Hi,
I'm curious about two things: one, the proper forum to discuss mass minor edits (a user or a few users who make a lot of small, related changes to lots of unrelated articles), where using the talk pages for the individual articles would be impractical (owing to the sheer number).
If that was too vague, here's what prompted it: A user named Alice9 has gone through what looks like every article for every company mentioned in the "100 Best Companies for Working Mothers" list published by "Working Mothers Magazine" and added a reference to that accolade in the article.
Now, I don't think that Alice9 isn't spamming Wikipedia (there's no link to the magazine). Nor do I think this is any sort of vandalism -- Alice9 has far more contributions to Wikipedia than I do. I do, however, question the necessity of adding this accolade to 100 articles (some of which, like http://en.wikipedia.org/wiki/Harvard_University, are long enough as it is). A list of every accolade bestowed by every women's magazine would make the Ford article unreadably long, let alone the Ben and Jerry's article. It would be unfair to exclude the others, but impossible to include them all.
Normally, I'd post my concerns on the talk pages, but with hundreds of articles affected, that's impractical.
So, two questions: one, what's the best forum for matters like this? Obviously, the talk pages would be inefficient, since the same arguments affect hundreds of articles. Second, assuming this is the best forum, what do people think of the issue at hand?
--Joe
On Wed, 15 Dec 2004 00:24:49 -0500, Joseph Barillari jbarilla@cs.princeton.edu wrote:
Hi, I'm curious about two things: one, the proper forum to discuss mass minor edits (a user or a few users who make a lot of small, related changes to lots of unrelated articles), where using the talk pages for the individual articles would be impractical (owing to the sheer number).
Two places spring to mind: 1) The user in question's User_talk: page, where you could ask the user for their own opinion on the importance of this particular award and the possible consequences of doing this for every similar award. 2) The Village pump - although I haven't "frequented" it so much recently (since it was split into sub-pages, but also due to changes in my own commitments), this still seems a good place to get "mass opinion" on general issues (like "should we add this kind of information").
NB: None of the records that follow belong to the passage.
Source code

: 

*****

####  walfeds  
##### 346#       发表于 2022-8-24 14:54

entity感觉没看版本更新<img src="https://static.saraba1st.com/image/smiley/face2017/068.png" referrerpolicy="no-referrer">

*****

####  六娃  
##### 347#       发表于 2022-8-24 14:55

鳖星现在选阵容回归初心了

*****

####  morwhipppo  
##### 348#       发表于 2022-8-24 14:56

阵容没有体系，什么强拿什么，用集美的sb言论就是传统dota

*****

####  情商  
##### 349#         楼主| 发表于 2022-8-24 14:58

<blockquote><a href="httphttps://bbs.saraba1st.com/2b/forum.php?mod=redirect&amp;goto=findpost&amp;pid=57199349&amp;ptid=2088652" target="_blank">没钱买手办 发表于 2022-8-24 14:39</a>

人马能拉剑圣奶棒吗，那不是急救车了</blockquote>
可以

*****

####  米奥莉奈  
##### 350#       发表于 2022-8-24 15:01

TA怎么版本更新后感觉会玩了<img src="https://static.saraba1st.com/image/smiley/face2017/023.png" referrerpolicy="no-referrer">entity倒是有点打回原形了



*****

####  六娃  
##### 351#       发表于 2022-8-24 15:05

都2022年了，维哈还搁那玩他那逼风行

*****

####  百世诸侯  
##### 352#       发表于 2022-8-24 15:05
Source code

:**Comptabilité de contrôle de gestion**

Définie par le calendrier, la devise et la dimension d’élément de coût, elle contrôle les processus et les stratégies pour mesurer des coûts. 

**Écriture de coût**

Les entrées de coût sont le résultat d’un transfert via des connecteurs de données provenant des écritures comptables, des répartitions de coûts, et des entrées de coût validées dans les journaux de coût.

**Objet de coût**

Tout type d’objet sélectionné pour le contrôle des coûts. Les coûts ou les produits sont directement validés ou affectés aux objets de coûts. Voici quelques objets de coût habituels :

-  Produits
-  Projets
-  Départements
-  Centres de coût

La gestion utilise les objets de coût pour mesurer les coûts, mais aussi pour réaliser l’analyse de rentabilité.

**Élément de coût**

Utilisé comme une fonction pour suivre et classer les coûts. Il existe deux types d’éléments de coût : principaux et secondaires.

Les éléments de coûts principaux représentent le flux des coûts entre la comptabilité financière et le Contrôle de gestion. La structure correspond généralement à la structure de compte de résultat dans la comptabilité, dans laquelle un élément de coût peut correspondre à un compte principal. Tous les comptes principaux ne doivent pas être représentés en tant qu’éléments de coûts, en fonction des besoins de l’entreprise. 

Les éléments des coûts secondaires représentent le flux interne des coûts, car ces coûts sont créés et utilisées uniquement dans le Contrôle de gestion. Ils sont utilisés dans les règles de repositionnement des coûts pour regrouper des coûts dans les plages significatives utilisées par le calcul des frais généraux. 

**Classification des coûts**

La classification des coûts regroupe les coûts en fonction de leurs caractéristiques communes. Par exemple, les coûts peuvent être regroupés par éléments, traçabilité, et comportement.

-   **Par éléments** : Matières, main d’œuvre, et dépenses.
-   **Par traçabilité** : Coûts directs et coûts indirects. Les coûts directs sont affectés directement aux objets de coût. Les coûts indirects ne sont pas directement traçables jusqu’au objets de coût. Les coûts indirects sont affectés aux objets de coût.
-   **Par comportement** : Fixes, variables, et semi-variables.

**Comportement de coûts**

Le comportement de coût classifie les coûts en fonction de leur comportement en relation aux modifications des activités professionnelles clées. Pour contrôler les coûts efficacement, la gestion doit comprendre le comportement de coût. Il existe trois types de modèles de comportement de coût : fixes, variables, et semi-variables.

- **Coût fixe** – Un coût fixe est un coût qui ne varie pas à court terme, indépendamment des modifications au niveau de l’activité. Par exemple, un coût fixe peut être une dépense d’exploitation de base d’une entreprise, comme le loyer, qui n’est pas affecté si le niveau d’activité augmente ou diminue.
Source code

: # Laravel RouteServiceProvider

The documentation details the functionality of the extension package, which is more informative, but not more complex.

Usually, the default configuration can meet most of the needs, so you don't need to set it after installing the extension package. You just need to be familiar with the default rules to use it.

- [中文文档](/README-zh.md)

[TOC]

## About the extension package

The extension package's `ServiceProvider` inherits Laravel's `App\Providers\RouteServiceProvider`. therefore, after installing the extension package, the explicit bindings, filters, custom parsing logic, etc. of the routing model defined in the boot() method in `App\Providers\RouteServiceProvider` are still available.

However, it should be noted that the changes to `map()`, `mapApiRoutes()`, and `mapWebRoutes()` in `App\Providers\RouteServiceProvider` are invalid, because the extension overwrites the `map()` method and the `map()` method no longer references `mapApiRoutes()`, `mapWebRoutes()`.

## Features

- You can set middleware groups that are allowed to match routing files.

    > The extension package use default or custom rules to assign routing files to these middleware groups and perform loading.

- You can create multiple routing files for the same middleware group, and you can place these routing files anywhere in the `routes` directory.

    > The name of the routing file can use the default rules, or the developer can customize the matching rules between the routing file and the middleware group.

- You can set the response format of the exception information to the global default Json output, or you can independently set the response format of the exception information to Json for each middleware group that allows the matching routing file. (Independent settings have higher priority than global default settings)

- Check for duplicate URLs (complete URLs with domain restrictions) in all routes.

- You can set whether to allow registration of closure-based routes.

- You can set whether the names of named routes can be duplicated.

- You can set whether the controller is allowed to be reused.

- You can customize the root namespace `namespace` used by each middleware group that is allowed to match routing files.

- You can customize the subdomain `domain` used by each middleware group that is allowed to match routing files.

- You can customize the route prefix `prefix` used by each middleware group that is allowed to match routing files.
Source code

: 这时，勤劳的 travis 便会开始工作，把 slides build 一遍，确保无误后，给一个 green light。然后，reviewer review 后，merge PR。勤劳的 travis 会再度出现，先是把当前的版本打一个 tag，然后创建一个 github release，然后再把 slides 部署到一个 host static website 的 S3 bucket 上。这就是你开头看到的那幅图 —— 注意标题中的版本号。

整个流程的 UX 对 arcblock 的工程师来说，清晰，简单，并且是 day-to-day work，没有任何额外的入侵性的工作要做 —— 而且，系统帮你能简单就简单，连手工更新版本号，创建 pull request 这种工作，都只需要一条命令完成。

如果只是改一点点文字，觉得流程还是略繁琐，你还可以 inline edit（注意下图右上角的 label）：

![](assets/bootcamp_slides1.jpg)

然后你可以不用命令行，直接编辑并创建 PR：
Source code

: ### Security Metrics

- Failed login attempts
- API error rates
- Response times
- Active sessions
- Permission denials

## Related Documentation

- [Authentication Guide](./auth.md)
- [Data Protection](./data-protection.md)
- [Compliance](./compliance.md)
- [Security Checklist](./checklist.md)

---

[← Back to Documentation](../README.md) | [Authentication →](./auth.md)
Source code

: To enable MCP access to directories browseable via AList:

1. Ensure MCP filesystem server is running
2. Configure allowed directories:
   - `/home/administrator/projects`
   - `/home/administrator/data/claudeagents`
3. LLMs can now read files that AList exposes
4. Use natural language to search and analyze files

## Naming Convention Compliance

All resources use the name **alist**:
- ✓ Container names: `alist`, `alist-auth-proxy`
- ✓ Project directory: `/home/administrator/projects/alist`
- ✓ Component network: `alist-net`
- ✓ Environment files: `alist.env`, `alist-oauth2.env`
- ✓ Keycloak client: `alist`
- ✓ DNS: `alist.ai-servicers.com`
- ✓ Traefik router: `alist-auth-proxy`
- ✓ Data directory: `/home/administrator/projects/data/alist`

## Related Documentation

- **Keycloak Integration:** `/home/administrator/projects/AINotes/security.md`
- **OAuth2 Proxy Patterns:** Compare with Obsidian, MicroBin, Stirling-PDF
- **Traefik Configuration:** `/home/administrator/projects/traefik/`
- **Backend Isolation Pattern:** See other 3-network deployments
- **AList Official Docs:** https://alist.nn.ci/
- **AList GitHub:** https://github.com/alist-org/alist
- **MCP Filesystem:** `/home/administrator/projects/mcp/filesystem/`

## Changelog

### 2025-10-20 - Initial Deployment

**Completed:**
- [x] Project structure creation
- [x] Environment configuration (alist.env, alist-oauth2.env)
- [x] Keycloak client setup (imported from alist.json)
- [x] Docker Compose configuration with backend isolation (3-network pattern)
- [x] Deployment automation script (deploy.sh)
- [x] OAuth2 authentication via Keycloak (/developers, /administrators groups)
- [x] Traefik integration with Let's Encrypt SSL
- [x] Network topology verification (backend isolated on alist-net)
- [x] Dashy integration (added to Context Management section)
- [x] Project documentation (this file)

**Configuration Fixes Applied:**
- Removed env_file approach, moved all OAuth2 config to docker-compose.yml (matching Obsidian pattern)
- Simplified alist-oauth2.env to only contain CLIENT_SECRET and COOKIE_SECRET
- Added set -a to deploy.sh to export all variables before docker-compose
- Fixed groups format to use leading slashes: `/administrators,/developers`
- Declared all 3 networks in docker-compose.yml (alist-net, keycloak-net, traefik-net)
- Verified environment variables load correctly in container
If there's an article being linked to which lists the winners (which would make sense, if we are going to include the information) then that page's talk page offers a third forum where the question can be raised (and of course, two of these three locations could simply contain pointers to the third, if that seemed easier to manage).
"RC" == Rowan Collins rowan.collins@gmail.com writes:
RC> On Wed, 15 Dec 2004 00:24:49 -0500, Joseph Barillari RC> jbarilla@cs.princeton.edu wrote: >> Hi, I'm curious about two things: one, the proper forum to >> discuss mass minor edits (a user or a few users who make a lot >> of small, related changes to lots of unrelated articles), where >> using the talk pages for the individual articles would be >> impractical (owing to the sheer number).
RC> Two places spring to mind: 1) The user in question's RC> User_talk: page, where you could ask the user for their own RC> opinion on the importance of this particular award and the RC> possible consequences of doing this for every similar award. RC> 2) The Village pump - although I haven't "frequented" it so RC> much recently (since it was split into sub-pages, but also due RC> to changes in my own commitments), this still seems a good RC> place to get "mass opinion" on general issues (like "should we RC> add this kind of information"). If there's an article being RC> linked to which lists the winners (which would make sense, if RC> we are going to include the information) then that page's talk RC> page offers a third forum where the question can be raised RC> (and of course, two of these three locations could simply RC> contain pointers to the third, if that seemed easier to RC> manage).
That seems like the best idea: ask the question at the user's talk page, and add a pointer at the village pump. I'm not convinced that it would be encyclopediatic to simply reproduce the magazine's list in an article (as we're not adding any value besides linking to the companies in question), but then again, we do the same thing with the Academy Awards.